Paying off student loans without sacrificing your long-term financial health
Strategies for keeping college affordable
You don’t need me to tell you how the cost of getting a college education has gone through the roof.
Last year, the price of tuition, fees, and room and board averaged a record $39,520 for private nonprofit colleges and $17,860 for public ones.1
For many, that has meant they’ve had to borrow money for the education they want. About two-thirds of bachelor’s degree recipients borrow money to attend college, either from the government or private lenders. Total outstanding student loan debt now stands at $966 billion, greater than outstanding credit card debt, according the Federal Reserve Bank of New York. For all borrowers, the average debt in 2012 was $26,600.2
Today, Americans (maybe you’re one of them) are making serious sacrifices to keep up with their loan payments. According to a 2013 survey from the American Institute of CPAs, 41 percent of the more than 200 people surveyed said they have delayed saving for retirement, 40 percent have put off buying new cars, and 29 percent have postponed buying a house. Whether you’re paying off student loans now or thinking about taking out a loan for college, or a parent getting ready to send your child to college, there are several avenues to explore so you don’t have to sacrifice your long-term financial health.
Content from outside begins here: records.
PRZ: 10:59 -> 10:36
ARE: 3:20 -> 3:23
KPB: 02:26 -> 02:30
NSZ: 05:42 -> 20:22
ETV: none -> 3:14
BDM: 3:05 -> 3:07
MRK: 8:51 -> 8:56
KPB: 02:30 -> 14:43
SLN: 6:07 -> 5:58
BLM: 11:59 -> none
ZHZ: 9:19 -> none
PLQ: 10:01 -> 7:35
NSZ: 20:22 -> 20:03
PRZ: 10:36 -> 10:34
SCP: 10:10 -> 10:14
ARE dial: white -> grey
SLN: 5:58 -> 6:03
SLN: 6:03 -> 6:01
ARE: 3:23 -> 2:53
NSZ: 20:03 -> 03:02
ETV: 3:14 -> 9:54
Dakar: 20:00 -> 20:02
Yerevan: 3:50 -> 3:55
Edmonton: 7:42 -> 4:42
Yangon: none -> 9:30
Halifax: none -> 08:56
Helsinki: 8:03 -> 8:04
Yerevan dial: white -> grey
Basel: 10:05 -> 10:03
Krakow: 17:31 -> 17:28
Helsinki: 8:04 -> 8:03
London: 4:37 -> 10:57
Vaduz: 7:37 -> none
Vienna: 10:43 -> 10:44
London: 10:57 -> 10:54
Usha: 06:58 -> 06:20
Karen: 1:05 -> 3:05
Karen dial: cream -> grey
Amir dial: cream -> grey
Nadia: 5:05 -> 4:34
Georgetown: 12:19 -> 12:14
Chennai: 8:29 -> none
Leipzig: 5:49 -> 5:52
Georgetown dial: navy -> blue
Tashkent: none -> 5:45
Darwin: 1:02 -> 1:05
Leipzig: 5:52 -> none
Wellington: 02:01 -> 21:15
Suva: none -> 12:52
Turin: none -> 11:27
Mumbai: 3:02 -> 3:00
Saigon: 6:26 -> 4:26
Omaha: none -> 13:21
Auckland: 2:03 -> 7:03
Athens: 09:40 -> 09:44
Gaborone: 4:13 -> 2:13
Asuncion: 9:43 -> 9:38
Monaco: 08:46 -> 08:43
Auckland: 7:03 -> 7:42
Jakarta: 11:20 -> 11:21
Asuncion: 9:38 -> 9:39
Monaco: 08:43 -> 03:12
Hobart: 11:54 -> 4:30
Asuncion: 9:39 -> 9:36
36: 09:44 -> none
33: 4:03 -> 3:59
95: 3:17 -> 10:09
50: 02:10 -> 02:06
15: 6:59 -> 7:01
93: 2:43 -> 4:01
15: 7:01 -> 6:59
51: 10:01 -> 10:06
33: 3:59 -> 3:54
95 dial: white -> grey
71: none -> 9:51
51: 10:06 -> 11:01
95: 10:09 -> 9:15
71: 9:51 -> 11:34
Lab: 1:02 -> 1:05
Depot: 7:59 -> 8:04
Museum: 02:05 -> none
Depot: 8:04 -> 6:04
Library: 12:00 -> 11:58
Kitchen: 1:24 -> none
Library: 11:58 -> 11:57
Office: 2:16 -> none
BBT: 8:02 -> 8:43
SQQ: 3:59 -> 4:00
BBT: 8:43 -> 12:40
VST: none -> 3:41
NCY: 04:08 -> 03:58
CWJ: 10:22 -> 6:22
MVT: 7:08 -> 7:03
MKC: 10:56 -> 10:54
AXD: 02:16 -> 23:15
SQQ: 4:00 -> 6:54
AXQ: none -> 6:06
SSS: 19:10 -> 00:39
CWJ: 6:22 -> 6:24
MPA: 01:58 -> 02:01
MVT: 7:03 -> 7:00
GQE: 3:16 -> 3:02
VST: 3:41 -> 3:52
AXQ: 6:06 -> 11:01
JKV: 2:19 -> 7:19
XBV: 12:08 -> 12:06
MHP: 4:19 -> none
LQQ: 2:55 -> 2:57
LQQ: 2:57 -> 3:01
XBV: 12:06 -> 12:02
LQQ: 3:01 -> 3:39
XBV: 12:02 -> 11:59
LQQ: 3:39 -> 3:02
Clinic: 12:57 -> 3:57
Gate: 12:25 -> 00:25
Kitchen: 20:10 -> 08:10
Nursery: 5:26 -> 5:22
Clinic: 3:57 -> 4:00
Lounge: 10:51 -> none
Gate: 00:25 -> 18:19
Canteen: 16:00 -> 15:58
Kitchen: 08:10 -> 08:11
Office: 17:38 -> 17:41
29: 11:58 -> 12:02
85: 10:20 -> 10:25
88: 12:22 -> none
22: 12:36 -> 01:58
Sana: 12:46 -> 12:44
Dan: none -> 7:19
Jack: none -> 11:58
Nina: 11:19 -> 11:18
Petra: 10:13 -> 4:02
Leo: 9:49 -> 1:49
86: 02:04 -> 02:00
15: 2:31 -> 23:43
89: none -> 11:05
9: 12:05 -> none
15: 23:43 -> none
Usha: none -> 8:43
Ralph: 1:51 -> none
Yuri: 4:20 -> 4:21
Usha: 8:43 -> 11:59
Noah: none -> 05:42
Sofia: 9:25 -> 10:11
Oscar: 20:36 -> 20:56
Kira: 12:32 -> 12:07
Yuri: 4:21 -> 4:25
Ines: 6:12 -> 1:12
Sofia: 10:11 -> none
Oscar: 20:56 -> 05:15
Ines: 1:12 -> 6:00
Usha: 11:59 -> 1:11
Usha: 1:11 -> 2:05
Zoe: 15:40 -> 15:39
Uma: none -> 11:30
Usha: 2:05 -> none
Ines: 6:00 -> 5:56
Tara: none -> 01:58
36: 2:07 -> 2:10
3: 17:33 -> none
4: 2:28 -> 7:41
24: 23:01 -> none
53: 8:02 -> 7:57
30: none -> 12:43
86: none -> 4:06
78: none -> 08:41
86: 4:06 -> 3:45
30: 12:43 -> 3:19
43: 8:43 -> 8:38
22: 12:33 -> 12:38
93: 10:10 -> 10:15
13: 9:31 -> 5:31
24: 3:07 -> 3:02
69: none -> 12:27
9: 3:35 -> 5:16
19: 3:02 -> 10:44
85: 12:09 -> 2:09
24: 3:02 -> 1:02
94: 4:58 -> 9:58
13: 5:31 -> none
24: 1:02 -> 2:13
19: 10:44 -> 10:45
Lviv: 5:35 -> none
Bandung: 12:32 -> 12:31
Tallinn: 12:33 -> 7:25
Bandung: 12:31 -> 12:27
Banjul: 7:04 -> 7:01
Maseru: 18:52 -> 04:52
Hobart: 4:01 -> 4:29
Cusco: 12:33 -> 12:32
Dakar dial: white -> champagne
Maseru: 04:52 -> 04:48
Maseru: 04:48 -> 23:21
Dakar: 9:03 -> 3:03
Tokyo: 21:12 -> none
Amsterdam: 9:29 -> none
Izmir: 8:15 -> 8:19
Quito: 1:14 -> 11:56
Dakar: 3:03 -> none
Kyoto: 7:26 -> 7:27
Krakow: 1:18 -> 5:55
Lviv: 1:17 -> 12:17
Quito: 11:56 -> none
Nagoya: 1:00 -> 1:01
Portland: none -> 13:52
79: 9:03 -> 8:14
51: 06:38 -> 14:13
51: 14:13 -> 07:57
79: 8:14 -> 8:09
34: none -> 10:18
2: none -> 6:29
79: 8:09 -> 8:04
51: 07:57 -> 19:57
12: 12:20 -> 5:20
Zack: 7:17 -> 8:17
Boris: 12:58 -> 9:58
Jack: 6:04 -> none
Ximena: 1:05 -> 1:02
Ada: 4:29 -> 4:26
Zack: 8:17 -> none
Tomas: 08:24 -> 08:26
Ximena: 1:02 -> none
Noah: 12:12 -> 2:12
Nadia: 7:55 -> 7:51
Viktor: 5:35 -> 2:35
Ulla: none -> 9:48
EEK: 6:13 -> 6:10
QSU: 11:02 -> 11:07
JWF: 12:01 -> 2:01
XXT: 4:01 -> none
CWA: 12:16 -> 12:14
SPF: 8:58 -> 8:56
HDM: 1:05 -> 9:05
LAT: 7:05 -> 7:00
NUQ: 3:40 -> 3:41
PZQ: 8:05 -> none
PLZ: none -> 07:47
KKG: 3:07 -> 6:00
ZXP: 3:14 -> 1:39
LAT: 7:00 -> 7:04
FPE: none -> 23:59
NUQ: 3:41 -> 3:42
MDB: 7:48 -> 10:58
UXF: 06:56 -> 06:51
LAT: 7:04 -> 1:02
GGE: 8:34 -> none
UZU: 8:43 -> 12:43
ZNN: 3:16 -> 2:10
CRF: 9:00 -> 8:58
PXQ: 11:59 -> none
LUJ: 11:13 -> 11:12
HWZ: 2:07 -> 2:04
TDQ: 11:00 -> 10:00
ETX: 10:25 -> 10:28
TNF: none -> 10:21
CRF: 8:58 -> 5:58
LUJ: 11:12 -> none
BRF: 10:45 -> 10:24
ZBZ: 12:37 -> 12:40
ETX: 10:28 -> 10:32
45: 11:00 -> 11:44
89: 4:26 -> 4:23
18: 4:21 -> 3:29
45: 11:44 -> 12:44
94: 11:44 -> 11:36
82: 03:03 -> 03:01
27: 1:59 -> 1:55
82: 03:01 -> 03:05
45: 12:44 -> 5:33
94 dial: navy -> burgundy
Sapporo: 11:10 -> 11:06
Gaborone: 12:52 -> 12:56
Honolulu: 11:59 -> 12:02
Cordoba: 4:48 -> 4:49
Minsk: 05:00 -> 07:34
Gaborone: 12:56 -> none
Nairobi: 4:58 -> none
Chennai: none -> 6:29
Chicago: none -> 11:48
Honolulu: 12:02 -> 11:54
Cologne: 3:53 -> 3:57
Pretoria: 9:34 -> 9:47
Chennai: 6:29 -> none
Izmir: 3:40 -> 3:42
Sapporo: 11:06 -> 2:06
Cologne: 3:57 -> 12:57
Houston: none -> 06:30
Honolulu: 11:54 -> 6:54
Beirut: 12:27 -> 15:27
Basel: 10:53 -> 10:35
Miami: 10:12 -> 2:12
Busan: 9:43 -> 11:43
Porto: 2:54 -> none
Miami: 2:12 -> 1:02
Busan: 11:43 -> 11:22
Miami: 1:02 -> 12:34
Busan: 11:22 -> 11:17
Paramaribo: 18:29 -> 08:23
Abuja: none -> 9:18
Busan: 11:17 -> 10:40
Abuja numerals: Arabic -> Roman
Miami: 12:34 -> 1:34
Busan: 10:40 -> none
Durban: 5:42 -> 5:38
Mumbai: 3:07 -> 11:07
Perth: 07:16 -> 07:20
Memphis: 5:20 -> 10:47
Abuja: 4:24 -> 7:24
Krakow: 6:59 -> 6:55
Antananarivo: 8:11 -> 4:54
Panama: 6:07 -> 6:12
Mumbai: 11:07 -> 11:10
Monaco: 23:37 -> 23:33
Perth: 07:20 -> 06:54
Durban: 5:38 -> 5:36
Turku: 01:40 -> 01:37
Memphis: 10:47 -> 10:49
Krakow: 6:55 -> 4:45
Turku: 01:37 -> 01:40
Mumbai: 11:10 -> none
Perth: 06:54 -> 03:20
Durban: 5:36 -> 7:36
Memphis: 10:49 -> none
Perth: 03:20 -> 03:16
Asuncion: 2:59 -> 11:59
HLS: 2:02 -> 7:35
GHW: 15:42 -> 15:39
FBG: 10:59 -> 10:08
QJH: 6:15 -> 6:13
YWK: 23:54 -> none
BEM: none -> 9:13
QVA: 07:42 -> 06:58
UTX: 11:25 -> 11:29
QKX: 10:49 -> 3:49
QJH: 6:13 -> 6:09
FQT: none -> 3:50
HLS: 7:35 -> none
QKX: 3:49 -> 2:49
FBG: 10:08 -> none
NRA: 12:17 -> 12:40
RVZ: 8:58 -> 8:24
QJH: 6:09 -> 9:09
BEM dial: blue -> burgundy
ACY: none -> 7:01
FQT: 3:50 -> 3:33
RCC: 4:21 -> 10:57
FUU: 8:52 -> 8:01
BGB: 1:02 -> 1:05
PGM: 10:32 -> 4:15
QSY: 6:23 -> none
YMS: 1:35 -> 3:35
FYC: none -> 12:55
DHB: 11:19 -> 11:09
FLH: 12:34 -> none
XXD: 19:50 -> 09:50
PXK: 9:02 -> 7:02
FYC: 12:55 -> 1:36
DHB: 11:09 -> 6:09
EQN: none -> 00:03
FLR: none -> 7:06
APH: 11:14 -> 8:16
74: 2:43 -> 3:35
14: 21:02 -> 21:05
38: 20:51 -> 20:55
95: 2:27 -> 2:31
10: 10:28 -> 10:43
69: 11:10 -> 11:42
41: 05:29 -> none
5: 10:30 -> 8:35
College education: A great long-term investment
Remember, even though costs continue to go up and many incur debt, a college education’s value remains a great long-term investment.
It’s easy to understand why.
A 2013 study by the Pew Charitable Trusts, shows that Americans age 21-24 with a bachelor’s degree had an employment rate 10 points higher than those with only a high school degree.
And college graduates typically make more money, sometimes substantially more depending on the field they enter.
Three decades ago, fulltime workers with a bachelor’s degree made 40 percent more than those with only a high-school diploma. In 2011, the gap reached 83 percent.3
The bottom line for someone considering a college education: It’s a great long-term investment.
Student loans: A serious medium-term financial burden
Here are a few things you can do to mitigate the impact of college debt has on meeting your long-term financial goals.
Extend the life of your loans
If your repayment plan is less than 20 years and you are a recent graduate with tight finances, it may make sense to see if your lender(s) will extend repayment to 30 years, thus lowering your current out-of-pocket expenses.
Reduce your interest rates
Almost every student loan lender (including the Department of Education) has some kind of interest rate discount for people who set up direct deposit. Usually it’s around 0.25 percent. Lenders prefer direct deposit because it increases the likelihood that you’ll make payments on time. While 0.25 percent may seem insignificant, it’s actually very significant — because over your loan’s life a quarter-percent discount could knock off a big chunk of the interest you’ll pay.
Check with your lender to see if they have any other interest rate deductions. Some may be able to reduce your interest rate if you have a high credit score or a history of on-time payments.
Consolidate your loans
The federal government and some private lenders offer consolidation loans. In some cases, you can also reduce your interest rate with one of these consolidation loans.
See if you qualify for income based repayment
If you have a federal loan and you are on a limited income, the government’s Income-Based Repayment plan allows you to pay based on what you earn, not on what your loan payments are supposed to be. Under the program, most borrowers with loans issued since October 2007 are eligible to participate.
President Obama’s 2013 budget proposal—which requires congressional approval—would let all borrowers with pre-2007 loans participate and would make tax exempt any debt forgiven through the program.
Home equity loans
If you own a home, with interest rates so low it may be worth taking out an equity loan to pay off student loans, most of which are locked in at 6.8 percent. It’s important to calculate you total interest costs over the life of the new equity loan versus what you would pay for the student loan.
Get help from your employer
There are several programs in place that help you pay back student loans. Some are through employers, while others are public-service oriented.
People who work full-time in public service can have their eligible remaining federal student loans discharged after ten years thanks to the Public Service Loan Forgiveness program. The U.S. Office of Personnel Management’s Student Loan Repayment Program allows government employees to receive up to $10,000 a year in assistance paying back federal student loans.
There are loan repayment support programs available for nurses, teachers, and members of the military as well.
And some private employees have programs. Ask your Human Resources representative.
It’s important to remember that should something happen to you, your family would be responsible for paying back your loans. Consider life insurance as a way to protect your family from having to bear that burden.
1New York Times, October 24, 2012, “Report Says College Prices, Once Stable, Are Up Again.”
2CNN Money, May 9, 2013, “Student Debt Delays Spending, Savings, and Marriage. ”
3New York Times, June 25, 2011, “Even for Cashiers, College Pays Off. ”
U.S. Office of Personnel Management
This article is for informational purposes only. Neither New York Life Insurance Company, nor its agents, provide tax, legal, or accounting advice. Please consult your own tax, legal, or accounting professional before making any decisions.